**DATASET CONTENT:**
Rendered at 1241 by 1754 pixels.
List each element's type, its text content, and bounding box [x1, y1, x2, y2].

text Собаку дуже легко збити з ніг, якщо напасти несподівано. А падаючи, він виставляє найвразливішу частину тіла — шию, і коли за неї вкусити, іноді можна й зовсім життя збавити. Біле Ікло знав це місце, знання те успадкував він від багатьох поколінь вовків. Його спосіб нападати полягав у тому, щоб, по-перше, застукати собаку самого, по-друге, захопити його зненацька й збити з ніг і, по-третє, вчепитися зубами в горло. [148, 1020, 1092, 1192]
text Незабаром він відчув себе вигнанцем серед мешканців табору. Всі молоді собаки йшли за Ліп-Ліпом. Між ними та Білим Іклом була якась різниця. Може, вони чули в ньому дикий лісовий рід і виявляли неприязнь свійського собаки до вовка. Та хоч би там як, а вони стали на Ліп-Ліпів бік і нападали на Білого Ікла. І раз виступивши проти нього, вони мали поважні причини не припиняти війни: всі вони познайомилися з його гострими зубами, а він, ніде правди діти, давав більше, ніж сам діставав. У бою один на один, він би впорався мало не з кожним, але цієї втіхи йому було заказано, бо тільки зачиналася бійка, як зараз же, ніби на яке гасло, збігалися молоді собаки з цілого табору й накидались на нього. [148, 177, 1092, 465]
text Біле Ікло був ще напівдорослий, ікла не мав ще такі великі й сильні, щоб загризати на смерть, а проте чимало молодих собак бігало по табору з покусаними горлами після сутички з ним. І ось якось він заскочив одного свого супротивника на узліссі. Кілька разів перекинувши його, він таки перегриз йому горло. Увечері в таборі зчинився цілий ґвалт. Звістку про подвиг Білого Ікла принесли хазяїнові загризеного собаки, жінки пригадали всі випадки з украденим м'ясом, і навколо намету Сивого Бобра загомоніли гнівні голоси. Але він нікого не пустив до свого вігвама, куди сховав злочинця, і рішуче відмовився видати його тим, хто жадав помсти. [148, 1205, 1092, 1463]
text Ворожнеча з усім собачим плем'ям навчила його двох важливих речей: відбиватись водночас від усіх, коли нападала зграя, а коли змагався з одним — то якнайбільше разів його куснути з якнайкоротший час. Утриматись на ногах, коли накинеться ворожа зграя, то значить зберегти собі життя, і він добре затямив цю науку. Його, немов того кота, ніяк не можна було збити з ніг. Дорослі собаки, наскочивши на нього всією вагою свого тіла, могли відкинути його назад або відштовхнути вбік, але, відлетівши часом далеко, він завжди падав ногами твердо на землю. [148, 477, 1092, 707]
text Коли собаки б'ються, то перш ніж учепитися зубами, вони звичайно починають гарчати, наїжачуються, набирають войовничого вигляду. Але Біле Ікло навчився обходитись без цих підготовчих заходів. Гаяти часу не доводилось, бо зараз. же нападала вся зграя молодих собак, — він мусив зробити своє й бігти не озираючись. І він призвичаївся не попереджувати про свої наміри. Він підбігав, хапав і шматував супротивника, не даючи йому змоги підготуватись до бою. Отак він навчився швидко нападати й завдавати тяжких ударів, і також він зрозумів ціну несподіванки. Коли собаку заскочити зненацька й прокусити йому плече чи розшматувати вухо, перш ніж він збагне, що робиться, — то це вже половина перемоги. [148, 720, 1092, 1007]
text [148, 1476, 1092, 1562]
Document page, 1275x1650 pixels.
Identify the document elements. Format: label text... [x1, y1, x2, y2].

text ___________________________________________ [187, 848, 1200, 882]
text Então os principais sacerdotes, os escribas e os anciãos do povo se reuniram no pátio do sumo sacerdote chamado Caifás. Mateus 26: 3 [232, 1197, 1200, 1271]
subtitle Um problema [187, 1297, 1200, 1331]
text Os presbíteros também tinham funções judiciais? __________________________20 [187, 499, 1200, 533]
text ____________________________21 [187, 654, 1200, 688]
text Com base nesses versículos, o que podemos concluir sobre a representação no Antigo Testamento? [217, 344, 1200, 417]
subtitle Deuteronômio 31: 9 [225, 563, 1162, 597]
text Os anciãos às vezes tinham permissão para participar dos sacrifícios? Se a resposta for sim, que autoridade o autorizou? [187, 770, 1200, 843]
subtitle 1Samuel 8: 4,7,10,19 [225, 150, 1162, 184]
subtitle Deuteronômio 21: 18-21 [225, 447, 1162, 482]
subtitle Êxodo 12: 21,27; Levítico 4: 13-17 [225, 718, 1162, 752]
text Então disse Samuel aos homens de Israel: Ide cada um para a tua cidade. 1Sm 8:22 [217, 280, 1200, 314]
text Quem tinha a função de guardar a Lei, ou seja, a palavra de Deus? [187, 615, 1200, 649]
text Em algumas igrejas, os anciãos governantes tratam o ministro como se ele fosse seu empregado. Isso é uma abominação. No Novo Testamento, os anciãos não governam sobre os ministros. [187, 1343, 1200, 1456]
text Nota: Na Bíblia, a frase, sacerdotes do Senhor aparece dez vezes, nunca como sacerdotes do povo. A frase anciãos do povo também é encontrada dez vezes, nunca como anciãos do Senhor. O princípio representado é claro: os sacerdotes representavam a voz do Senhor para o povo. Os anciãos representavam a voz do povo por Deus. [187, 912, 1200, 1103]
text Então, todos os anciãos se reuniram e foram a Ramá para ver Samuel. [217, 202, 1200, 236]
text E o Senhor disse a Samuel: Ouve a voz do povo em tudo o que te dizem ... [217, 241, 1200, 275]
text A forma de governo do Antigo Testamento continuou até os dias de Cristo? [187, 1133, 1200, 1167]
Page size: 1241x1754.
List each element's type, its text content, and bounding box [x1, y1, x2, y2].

**PROBLEM DETAILS:** An exact copy of every record is what the answer must contain.

**ANSWER TO THIS PROBLEM:**
Rendered at 1241 by 1754 pixels.
List each element's type, its text content, and bounding box [x1, y1, x2, y2].

text Собаку дуже легко збити з ніг, якщо напасти несподівано. А падаючи, він виставляє найвразливішу частину тіла — шию, і коли за неї вкусити, іноді можна й зовсім життя збавити. Біле Ікло знав це місце, знання те успадкував він від багатьох поколінь вовків. Його спосіб нападати полягав у тому, щоб, по-перше, застукати собаку самого, по-друге, захопити його зненацька й збити з ніг і, по-третє, вчепитися зубами в горло. [148, 1020, 1092, 1192]
text Незабаром він відчув себе вигнанцем серед мешканців табору. Всі молоді собаки йшли за Ліп-Ліпом. Між ними та Білим Іклом була якась різниця. Може, вони чули в ньому дикий лісовий рід і виявляли неприязнь свійського собаки до вовка. Та хоч би там як, а вони стали на Ліп-Ліпів бік і нападали на Білого Ікла. І раз виступивши проти нього, вони мали поважні причини не припиняти війни: всі вони познайомилися з його гострими зубами, а він, ніде правди діти, давав більше, ніж сам діставав. У бою один на один, він би впорався мало не з кожним, але цієї втіхи йому було заказано, бо тільки зачиналася бійка, як зараз же, ніби на яке гасло, збігалися молоді собаки з цілого табору й накидались на нього. [148, 177, 1092, 465]
text Біле Ікло був ще напівдорослий, ікла не мав ще такі великі й сильні, щоб загризати на смерть, а проте чимало молодих собак бігало по табору з покусаними горлами після сутички з ним. І ось якось він заскочив одного свого супротивника на узліссі. Кілька разів перекинувши його, він таки перегриз йому горло. Увечері в таборі зчинився цілий ґвалт. Звістку про подвиг Білого Ікла принесли хазяїнові загризеного собаки, жінки пригадали всі випадки з украденим м'ясом, і навколо намету Сивого Бобра загомоніли гнівні голоси. Але він нікого не пустив до свого вігвама, куди сховав злочинця, і рішуче відмовився видати його тим, хто жадав помсти. [148, 1205, 1092, 1463]
text Ворожнеча з усім собачим плем'ям навчила його двох важливих речей: відбиватись водночас від усіх, коли нападала зграя, а коли змагався з одним — то якнайбільше разів його куснути з якнайкоротший час. Утриматись на ногах, коли накинеться ворожа зграя, то значить зберегти собі життя, і він добре затямив цю науку. Його, немов того кота, ніяк не можна було збити з ніг. Дорослі собаки, наскочивши на нього всією вагою свого тіла, могли відкинути його назад або відштовхнути вбік, але, відлетівши часом далеко, він завжди падав ногами твердо на землю. [148, 477, 1092, 707]
text Коли собаки б'ються, то перш ніж учепитися зубами, вони звичайно починають гарчати, наїжачуються, набирають войовничого вигляду. Але Біле Ікло навчився обходитись без цих підготовчих заходів. Гаяти часу не доводилось, бо зараз. же нападала вся зграя молодих собак, — він мусив зробити своє й бігти не озираючись. І він призвичаївся не попереджувати про свої наміри. Він підбігав, хапав і шматував супротивника, не даючи йому змоги підготуватись до бою. Отак він навчився швидко нападати й завдавати тяжких ударів, і також він зрозумів ціну несподіванки. Коли собаку заскочити зненацька й прокусити йому плече чи розшматувати вухо, перш ніж він збагне, що робиться, — то це вже половина перемоги. [148, 720, 1092, 1007]
text [148, 1476, 1092, 1562]
Document page, 1275x1650 pixels.
Identify the document elements. Format: label text... [x1, y1, x2, y2].

text ___________________________________________ [187, 848, 1200, 882]
text Então os principais sacerdotes, os escribas e os anciãos do povo se reuniram no pátio do sumo sacerdote chamado Caifás. Mateus 26: 3 [232, 1197, 1200, 1271]
subtitle Um problema [187, 1297, 1200, 1331]
text Os presbíteros também tinham funções judiciais? __________________________20 [187, 499, 1200, 533]
text ____________________________21 [187, 654, 1200, 688]
text Com base nesses versículos, o que podemos concluir sobre a representação no Antigo Testamento? [217, 344, 1200, 417]
subtitle Deuteronômio 31: 9 [225, 563, 1162, 597]
text Os anciãos às vezes tinham permissão para participar dos sacrifícios? Se a resposta for sim, que autoridade o autorizou? [187, 770, 1200, 843]
subtitle 1Samuel 8: 4,7,10,19 [225, 150, 1162, 184]
subtitle Deuteronômio 21: 18-21 [225, 447, 1162, 482]
subtitle Êxodo 12: 21,27; Levítico 4: 13-17 [225, 718, 1162, 752]
text Então disse Samuel aos homens de Israel: Ide cada um para a tua cidade. 1Sm 8:22 [217, 280, 1200, 314]
text Quem tinha a função de guardar a Lei, ou seja, a palavra de Deus? [187, 615, 1200, 649]
text Em algumas igrejas, os anciãos governantes tratam o ministro como se ele fosse seu empregado. Isso é uma abominação. No Novo Testamento, os anciãos não governam sobre os ministros. [187, 1343, 1200, 1456]
text Nota: Na Bíblia, a frase, sacerdotes do Senhor aparece dez vezes, nunca como sacerdotes do povo. A frase anciãos do povo também é encontrada dez vezes, nunca como anciãos do Senhor. O princípio representado é claro: os sacerdotes representavam a voz do Senhor para o povo. Os anciãos representavam a voz do povo por Deus. [187, 912, 1200, 1103]
text Então, todos os anciãos se reuniram e foram a Ramá para ver Samuel. [217, 202, 1200, 236]
text E o Senhor disse a Samuel: Ouve a voz do povo em tudo o que te dizem ... [217, 241, 1200, 275]
text A forma de governo do Antigo Testamento continuou até os dias de Cristo? [187, 1133, 1200, 1167]
Page size: 1241x1754.
List each element's type, its text content, and bounding box [x1, y1, x2, y2].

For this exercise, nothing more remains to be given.